Aujourd’hui, alors que nous sommes confrontés à la pire crise sanitaire mondiale depuis 100 ans, je me souviens des paroles de Winston Churchill qui a déclaré un jour : « je suis toujours prêt à apprendre, même si je n’aime pas toujours que l’on me donne des leçons. »

Il s’est avéré que la pandémie nous a donné de bien sévères leçons. Elle nous a mis à l’épreuve alors que nous ne nous y attendions pas, et nous a fait payer nos faux pas. Je suis certaine que vous, comme moi, avez connu l’incertitude, l’inquiétude et la tristesse ces derniers mois, alors que nous essayons de trouver un sens à des événements qui évoluent rapidement, qu’il nous est impossible de mener notre quotidien comme nous l’avions toujours fait, et que nous ne pouvons passer du temps avec nos amis et nos proches.

Pour beaucoup, les coûts psychologiques, émotionnels, sociaux et économiques de la pandémie se feront sentir pendant des années. La pandémie a rendu encore plus évidentes les inégalités de santé et les faiblesses de notre Région. Or, si nous avons certainement été mis à l’épreuve ces derniers mois, et si l’on nous a donné des leçons, nous avons également eu l’occasion d’apprendre énormément de manière collective.

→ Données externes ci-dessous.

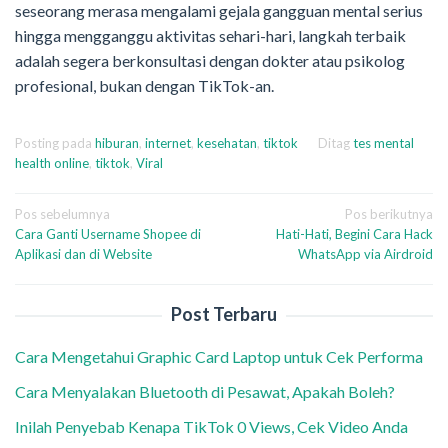
seseorang merasa mengalami gejala gangguan mental serius
hingga mengganggu aktivitas sehari-hari, langkah terbaik
adalah segera berkonsultasi dengan dokter atau psikolog
profesional, bukan dengan TikTok-an.
Posting pada
hiburan
,
internet
,
kesehatan
,
tiktok
Ditag
tes mental
health online
,
tiktok
,
Viral
Navigasi
Pos sebelumnya
Pos berikutnya
Cara Ganti Username Shopee di
Hati-Hati, Begini Cara Hack
pos
Aplikasi dan di Website
WhatsApp via Airdroid
Post Terbaru
Cara Mengetahui Graphic Card Laptop untuk Cek Performa
Cara Menyalakan Bluetooth di Pesawat, Apakah Boleh?
Inilah Penyebab Kenapa TikTok 0 Views, Cek Video Anda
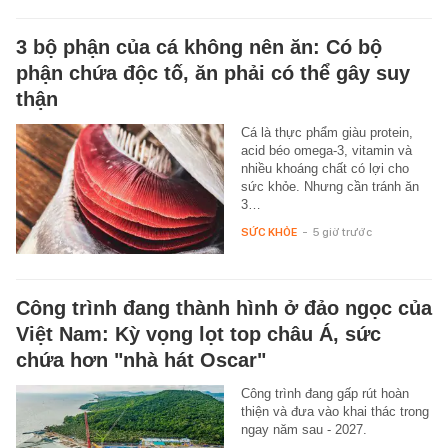
3 bộ phận của cá không nên ăn: Có bộ
phận chứa độc tố, ăn phải có thể gây suy
thận
Cá là thực phẩm giàu protein,
acid béo omega-3, vitamin và
nhiều khoáng chất có lợi cho
sức khỏe. Nhưng cần tránh ăn
3…
SỨC KHỎE
-
5 giờ trước
Công trình đang thành hình ở đảo ngọc của
Việt Nam: Kỳ vọng lọt top châu Á, sức
chứa hơn "nhà hát Oscar"
Công trình đang gấp rút hoàn
thiện và đưa vào khai thác trong
ngay năm sau - 2027.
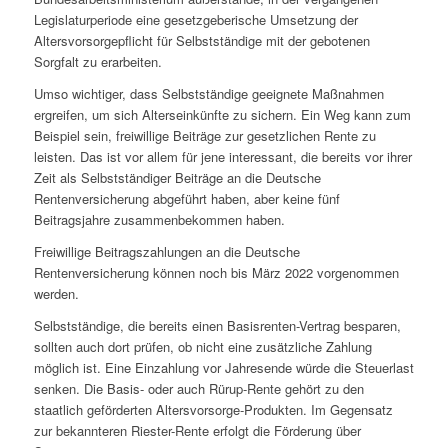
Legislaturperiode eine gesetzgeberische Umsetzung der
Altersvorsorgepflicht für Selbstständige mit der gebotenen
Sorgfalt zu erarbeiten.
Umso wichtiger, dass Selbstständige geeignete Maßnahmen
ergreifen, um sich Alterseinkünfte zu sichern. Ein Weg kann zum
Beispiel sein, freiwillige Beiträge zur gesetzlichen Rente zu
leisten. Das ist vor allem für jene interessant, die bereits vor ihrer
Zeit als Selbstständiger Beiträge an die Deutsche
Rentenversicherung abgeführt haben, aber keine fünf
Beitragsjahre zusammenbekommen haben.
Freiwillige Beitragszahlungen an die Deutsche
Rentenversicherung können noch bis März 2022 vorgenommen
werden.
Selbstständige, die bereits einen Basisrenten-Vertrag besparen,
sollten auch dort prüfen, ob nicht eine zusätzliche Zahlung
möglich ist. Eine Einzahlung vor Jahresende würde die Steuerlast
senken. Die Basis- oder auch Rürup-Rente gehört zu den
staatlich geförderten Altersvorsorge-Produkten. Im Gegensatz
zur bekannteren Riester-Rente erfolgt die Förderung über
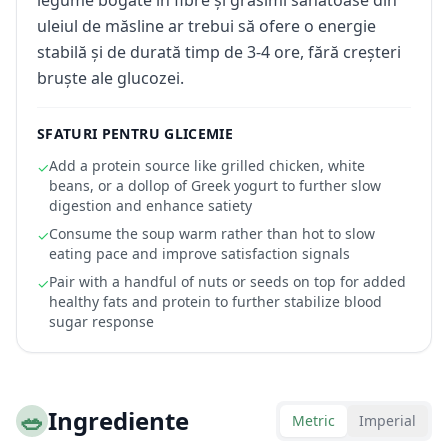
legume bogate în fibre și grăsimi sănătoase din
uleiul de măsline ar trebui să ofere o energie
stabilă și de durată timp de 3-4 ore, fără creșteri
bruște ale glucozei.
SFATURI PENTRU GLICEMIE
Add a protein source like grilled chicken, white
✓
beans, or a dollop of Greek yogurt to further slow
digestion and enhance satiety
Consume the soup warm rather than hot to slow
✓
eating pace and improve satisfaction signals
Pair with a handful of nuts or seeds on top for added
✓
healthy fats and protein to further stabilize blood
sugar response
🥗
Ingrediente
Metric
Imperial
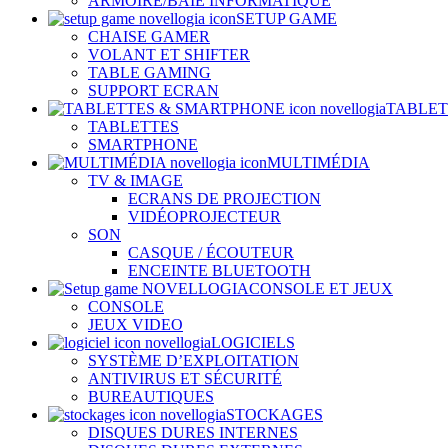
ARMOIRE/BAIE INFORMATIQUE
SETUP GAME
CHAISE GAMER
VOLANT ET SHIFTER
TABLE GAMING
SUPPORT ECRAN
TABLET
TABLETTES
SMARTPHONE
MULTIMÉDIA
TV & IMAGE
ECRANS DE PROJECTION
VIDÉOPROJECTEUR
SON
CASQUE / ÉCOUTEUR
ENCEINTE BLUETOOTH
CONSOLE ET JEUX
CONSOLE
JEUX VIDEO
LOGICIELS
SYSTÈME D’EXPLOITATION
ANTIVIRUS ET SÉCURITÉ
BUREAUTIQUES
STOCKAGES
DISQUES DURES INTERNES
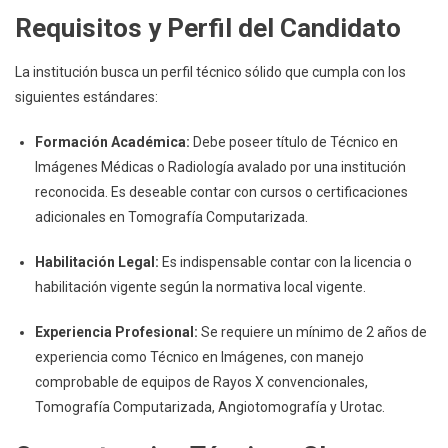
Requisitos y Perfil del Candidato
La institución busca un perfil técnico sólido que cumpla con los
siguientes estándares:
Formación Académica:
Debe poseer título de Técnico en
Imágenes Médicas o Radiología avalado por una institución
reconocida. Es deseable contar con cursos o certificaciones
adicionales en Tomografía Computarizada.
Habilitación Legal:
Es indispensable contar con la licencia o
habilitación vigente según la normativa local vigente.
Experiencia Profesional:
Se requiere un mínimo de 2 años de
experiencia como Técnico en Imágenes, con manejo
comprobable de equipos de Rayos X convencionales,
Tomografía Computarizada, Angiotomografía y Urotac.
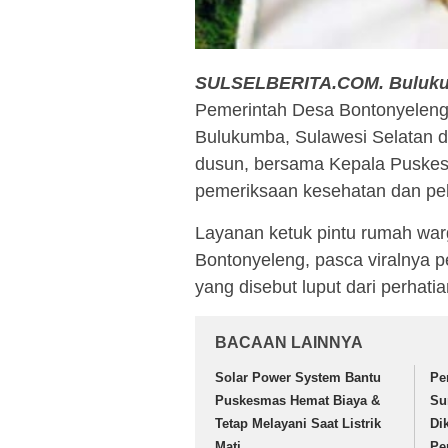
SULSELBERITA.COM. Buluk
Pemerintah Desa Bontonyeleng
Bulukumba, Sulawesi Selatan d
dusun, bersama Kepala Puskesm
pemeriksaan kesehatan dan pe
Layanan ketuk pintu rumah warg
Bontonyeleng, pasca viralnya 
yang disebut luput dari perhati
BACAAN LAINNYA
Solar Power System Bantu
Pe
Puskesmas Hemat Biaya &
Su
Tetap Melayani Saat Listrik
Di
Mati
Pe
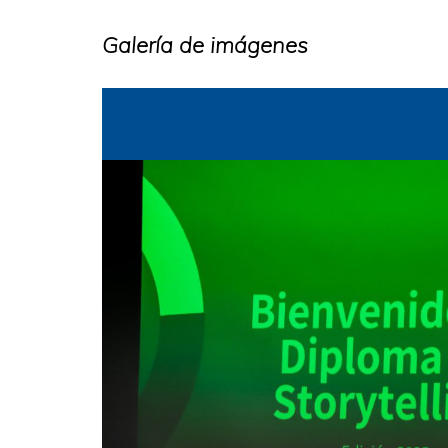
Galería de imágenes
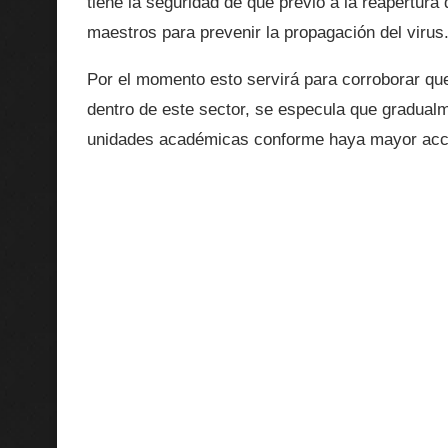
tiene la seguridad de que previo a la reapertura
maestros para prevenir la propagación del virus
Por el momento esto servirá para corroborar que 
dentro de este sector, se especula que gradual
unidades académicas conforme haya mayor acce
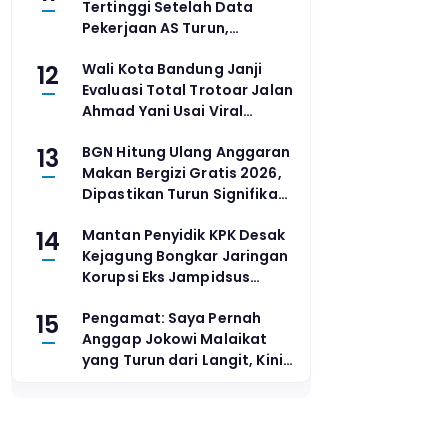
Tertinggi Setelah Data
Pekerjaan AS Turun,
Meredam Spekulasi
12
Wali Kota Bandung Janji
Kenaikan Suku Bunga
Evaluasi Total Trotoar Jalan
Ahmad Yani Usai Viral
Pejalan Kaki Nyaris
13
BGN Hitung Ulang Anggaran
Tertabrak Motor
Makan Bergizi Gratis 2026,
Dipastikan Turun Signifikan
dari Rp268 Triliun
14
Mantan Penyidik KPK Desak
Kejagung Bongkar Jaringan
Korupsi Eks Jampidsus
Febrie Adriansyah
15
Pengamat: Saya Pernah
Anggap Jokowi Malaikat
yang Turun dari Langit, Kini
Menyesal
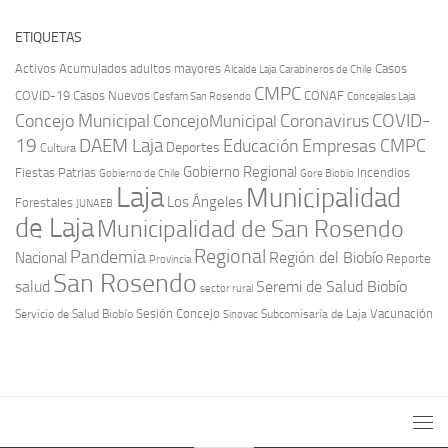
ETIQUETAS
Activos
Acumulados
adultos mayores
Casos
Carabineros de Chile
Alcalde Laja
CMPC
COVID-19
Casos Nuevos
CONAF
Cesfam San Rosendo
Concejales Laja
COVID-
Concejo Municipal
Coronavirus
ConcejoMunicipal
19
DAEM Laja
Educación
Empresas CMPC
Deportes
Cultura
Gobierno Regional
Fiestas Patrias
Incendios
Gobierno de Chile
Gore Biobío
Laja
Municipalidad
Los Ángeles
Forestales
JUNAEB
de Laja
Municipalidad de San Rosendo
Regional
Pandemia
Región del Biobío
Nacional
Reporte
Provincia
San Rosendo
Seremi de Salud Biobío
salud
sector rural
Sesión Concejo
Vacunación
Servicio de Salud Biobío
Sinovac
Subcomisaría de Laja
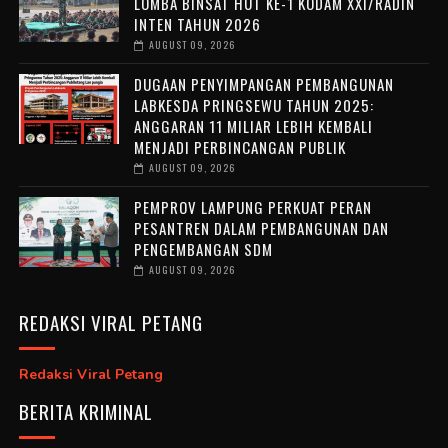
LOMBA BINSAT HUT KE-1 KODAM XXI/RADIN
INTEN TAHUN 2026
AUGUST 09, 2026
DUGAAN PENYIMPANGAN PEMBANGUNAN
LABKESDA PRINGSEWU TAHUN 2025:
ANGGARAN 11 MILIAR LEBIH KEMBALI
MENJADI PERBINCANGAN PUBLIK
AUGUST 09, 2026
PEMPROV LAMPUNG PERKUAT PERAN
PESANTREN DALAM PEMBANGUNAN DAN
PENGEMBANGAN SDM
AUGUST 09, 2026
REDAKSI VIRAL PETANG
Redaksi Viral Petang
BERITA KRIMINAL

Tout d’abord, en tant que société, nous avons appris, bien que pour beaucoup d’entre nous cela n’ait jamais été mis en doute, qu’il ne peut y avoir de soins de santé sans personnel de santé. Les personnels de santé sont l’épine dorsale de nos services de santé. Ces personnes courageuses se sont mises en danger pour servir leurs concitoyens.

Elles ont travaillé 24 heures sur 24 pour lutter contre la pandémie et pour assurer le fonctionnement d’autres services de santé et de soins essentiels. Ces personnes méritent d’autant plus notre plus profonde gratitude et notre plus grand respect. Elles méritent aussi notre soutien indéfectible.

En effet, le succès de la lutte contre la COVID-19 dépend de la manière dont nous soutenons nos personnels de santé. Il s’agit notamment de les former et de les préparer afin qu’ils disposent des outils nécessaires pour fournir des informations et des soins sûrs et appropriés à leurs communautés. Nous devons protéger leur santé physique, accorder la priorité à leur santé mentale, et veiller à ce qu’ils disposent du soutien nécessaire afin de rendre leur vie moins difficile, alors qu’ils doivent se soucier d’eux-mêmes et de leur famille, outre qu’ils effectuent un travail salvateur.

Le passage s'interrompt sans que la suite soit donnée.